When she saw Frodo for the first time in almost 4 years she just shook her head and handed him his package. Frodo was so out of it he thought she was a stripper and paid her the money for the product then shoved an extra hundred down the front of her jeans. She open hand slapped him and stormed off. Frodo rubbed his face and saw Zak staring at him from across the street. He just slammed the door walked in, opened the package and prepared its contents for usage. He was going to try Heroin tonight. With the needle filled to capacity he injected himself and passed out.

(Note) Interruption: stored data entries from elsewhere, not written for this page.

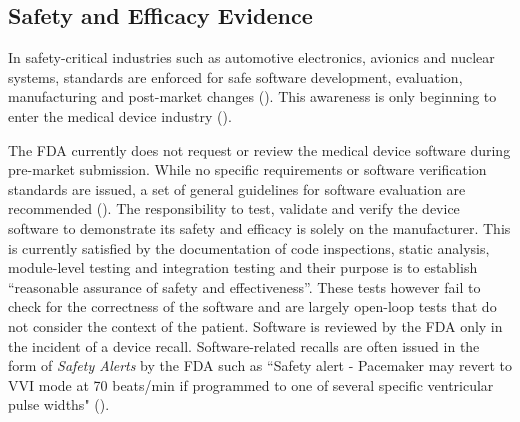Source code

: 
\subsection{Safety and Efficacy Evidence}
In safety-critical industries such as automotive electronics, avionics and nuclear systems, standards are enforced for safe software development, evaluation, manufacturing and post-market changes (\cite{autosar,avsi}). This awareness is only beginning to enter the medical device industry (\cite{formal_fda}). 

The FDA currently does not request or review the medical device software during pre-market submission. While no specific requirements or software verification standards are issued, a set of general guidelines for software evaluation are recommended (\cite{fda1, fda2, fda3}). The responsibility to test, validate and verify the device software to demonstrate its safety and efficacy is solely on the manufacturer. This is currently satisfied by the documentation of code inspections, static analysis, module-level testing and integration testing and their purpose is to establish ``reasonable assurance of safety and effectiveness''. These tests however fail to check for the correctness of the software and are largely open-loop tests that do not consider the context of the patient. Software is reviewed by the FDA only in the incident of a device recall. Software-related recalls are often issued in the form of \emph{Safety Alerts} by the %
FDA such as ``Safety alert - Pacemaker may revert to VVI mode at 70 beats/min if programmed to one of several specific ventricular pulse widths" (\cite{medstats}).


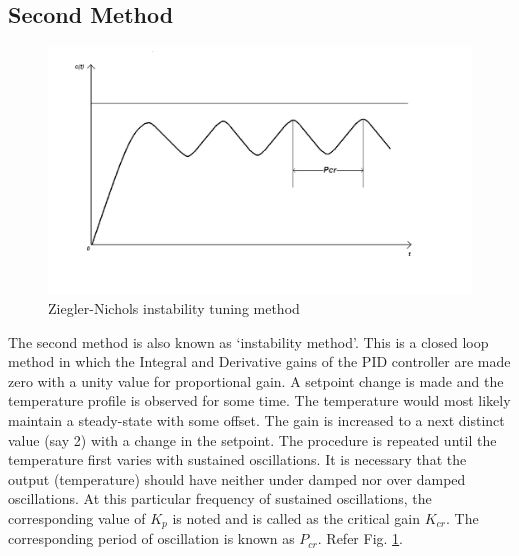 \subsection{Second Method}
\begin{figure}
\centering
\includegraphics[width=\linewidth]{pid_manual/PIDUGtune}
\caption{Ziegler-Nichols instability tuning method}
\label{instability}
\end{figure}
The second method is also known as \textquoteleft instability method\textquoteright \cite{kmmdc09}. This is a closed loop method in which the Integral and Derivative gains of the PID controller are made zero with a unity value for proportional gain. A setpoint change is made and the temperature profile is observed for some time. The temperature would most likely maintain a steady-state with some offset. The gain is increased to a next distinct value (say 2) with a change in the setpoint. The procedure is repeated until the temperature first varies with sustained oscillations. It is necessary that the output (temperature) should have neither under damped nor over damped oscillations. At this particular frequency of sustained oscillations, the corresponding value of $K_p$ is noted and is called as the critical gain $K_{cr}$. The corresponding period of oscillation is known as  $P_{cr}$. Refer Fig. \ref{instability}.

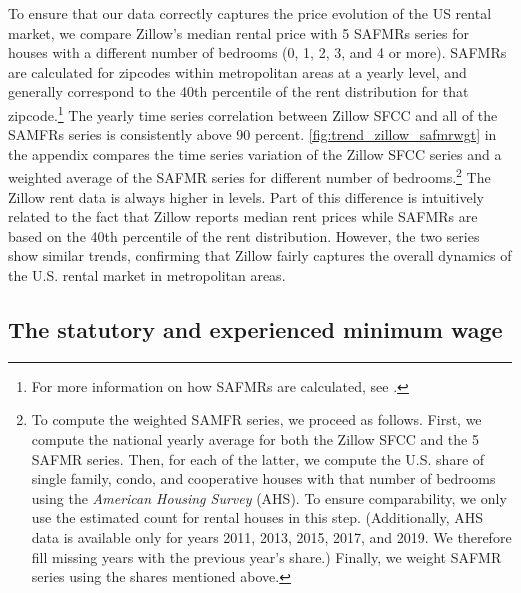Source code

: To ensure that our data correctly captures the price evolution of the US rental market, 
we compare Zillow's median rental price with 5 SAFMRs series for houses with a different 
number of bedrooms (0, 1, 2, 3, and 4 or more). SAFMRs are calculated for zipcodes within 
metropolitan areas at a yearly level, and generally correspond to the 40th percentile of 
the rent distribution for that zipcode.\footnote{For more information on how SAFMRs are 
	calculated, see \textcite[][page 41641]{hudPreamble}.} 
The yearly time series correlation between Zillow SFCC and all of the SAMFRs series is 
consistently above 90 percent. \autoref{fig:trend_zillow_safmrwgt} in the appendix 
compares the time series variation of the Zillow SFCC series and a weighted average of 
the SAFMR series for different number of bedrooms.\footnote{
	\label{foot:zillow_time_series}
	To compute the weighted SAMFR series, we proceed as follows. First, we compute the 
	national yearly average for both the Zillow SFCC and the 5 	SAFMR series. Then, for 
	each of the latter, we compute the U.S. share of single family, condo, and cooperative 
	houses with that number of bedrooms using the \textit{American Housing Survey} (AHS). 
	To ensure comparability, we only use the estimated count for rental houses in this 
	step. (Additionally, AHS data is available only for years 2011, 2013, 2015, 2017, and 
	2019. We therefore fill missing years with the previous year's share.) Finally, we weight 
	SAFMR series using the shares mentioned above.} 
The Zillow rent data is always higher in levels. Part of this difference is intuitively 
related to the fact that Zillow reports median rent prices while SAFMRs are based on the 
40th percentile of the rent distribution. However, the two series show similar trends, 
confirming that Zillow fairly captures the overall dynamics of the U.S. rental 
market in metropolitan areas.

\subsection{The statutory and experienced minimum wage}\label{sec:mw_construction}

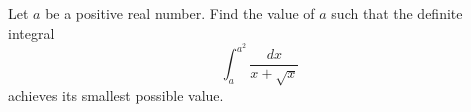 Let $a$ be a positive real number.  Find the value of $a$ such that the definite integral \[\int_a^{a^2} \dfrac{dx}{x+\sqrt{x}}\] achieves its smallest possible value.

He awoke a while later, and decided Heroin was not his thing. Fred showered and went for breakfast. McDonald’s was open, and sounded appealing. Again, there was Zak, so he ordered his food and ate huddled up in the corner hiding like some sort of bitch named Nathaniel Idenhaus. When he finished his meal he threw the wrapper the image of Zak, which happened to be a middle aged black woman in reality. Sorry Jaquita. He spent the remainder of the day buying more drugs, and trying to hide from the image of Zak. To no avail. He decided to go home and sleep, but first he needed something.

Once home he made the phone call and ordered something he’d been needing for a while. Fred sat there waiting patiently when he heard a strange voice calling to him. It began to ask him if he was happy with his life, and if he died now would it be a life he could be proud of. Fuck no, his son probably hated him, his ex-wife definitely did, the only man he truly loved hated him, and now it turns out he was adopted and his real parents are dead. There was a knock at the door, this snapped Frodo from his depression. He opened it, and it was Zak, only not quite. Just enough like him for Frodo’s needs.[/color]

”I’m going to call you Moonshine, you’re going to answer to it, and you’re going to help me forget.”

Scene fades out as the dark haired man nods.